The fallout from FTX’s collapse is just starting and within decentralized finance, platforms enabling unsecured loans are the most exposed relative to collateralized counterparts with millions in loans on the line, while total value locked slides.
Alameda Research owes various unsecured DeFi lenders almost $13M. While a relatively small figure, it accounts for about 7% of $176.8M in total value locked for those protocols. Major players in the space like TrueFi, dAMM Finance and Clearpool have all seen their TVL drop by over 40% in the last week — TrueFi led the way down, with its TVL dropping 71% to $12.4M.
Alameda Research, which is one of the 130-plus entities under the FTX group that filed for chapter 11 bankruptcy Friday, owes Apollo Capital, an investment firm, $3M. It also owes Compound Capital Markets, another investment fund, $2.5M. Clearpool, a platform which enables loans to institutions, facilitated both loans.
Alameda also owes $7.3M on two loans via TrueFi. The loans’ maturity date is Dec. 20.
Maple Escapes Disaster
Maple Finance, a platform similar to Clearpool, appears to have escaped disaster, with its delegates, who manage the lending pools, closing all loans to Alameda in September, according to a post from the company.
At one point, Alameda borrowed a total of $288M through Maple, Charlotte Dodds, marketing lead at the company, told The Defiant.
Maple is by far the largest project in the unsecured lending category with $135.7M in TVL.
Orthogonal Capital, which used Maple to lend to Alameda, said it terminated its relationship with the firm, citing declining asset quality, and unclear capital policy, among other concerns.
Alameda owes $10B to FTX, according to The Wall Street Journal. So the known $12.8M is a relatively small amount.
DeFi Llama founder, 0xngmi, cited a lack of confidence in lending to market makers as the reason for the drop in TVL.
More Bad Debt
Adam Cochran, well-known contributor to Yearn Finance and Synthetix, thinks there may be as yet undiscovered bad debt in the unsecured lending space.
“I’ve got to imagine undercollateralized lending took a big hit here,” he tweeted in response to 0xngmi. “So many pool owners came out and touted no FTX exposure, but had large TVL drops.”
Still, based on the current information available, Blake West, co-founder of the credit protocol Goldfinch, which like Maple, Clearpool, and others, make off-chain loans using users’ deposits, was encouraged by the status of the unsecured lending space in the wake of the FTX fallout.
Could Have Been Worse
“When this news broke, I was concerned that perhaps there would be major issues surfacing some of those other protocols,” he told The Defiant. “I thought it could have been a lot worse, but it seems like it’s been relatively light.”
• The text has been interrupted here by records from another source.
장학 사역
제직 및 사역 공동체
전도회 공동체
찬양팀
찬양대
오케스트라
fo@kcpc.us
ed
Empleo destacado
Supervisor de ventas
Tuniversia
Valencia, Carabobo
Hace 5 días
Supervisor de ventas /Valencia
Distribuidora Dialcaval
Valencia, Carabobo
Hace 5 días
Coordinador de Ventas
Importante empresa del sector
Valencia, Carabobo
Of course, as Cochran alluded to, it’s not yet clear who exactly FTX and Alameda owe money to. Some is owed to users of the FTX platform and some is owed to Alameda’s counterparties.
Unlike collateralized and on-chain lending platforms like Aave and Compound where users have to back assets they borrow, unsecured lenders rely on borrowers’ credit rating and reputation. Lenders are willing to take on that risk because they know who they’re lending funds to, unlike in collateralized lending platforms where they would deposit funds into a liquidity pool.
West thinks the on-chain aspect of unsecured lending protocols may have been responsible for shielding the subsector so far.
“You gotta say that more than like a Galaxy or a BlockFi or anything like that, who [are[ also lending to market makers, traders, the DeFi protocols, their loans are there,” West told The Defiant. “You can see who’s borrowing and what the terms are, and when the payments are supposed to come back and whether they are coming back.”
West added that he thinks more of borrowers’ actions will happen on-chain in the future as more parties accept stablecoins.
“If anything, this makes me more bullish that we need more DeFi, not less and we need to get more of the flows on-chain,” West said, echoing a sentiment voiced by many in the open finance community.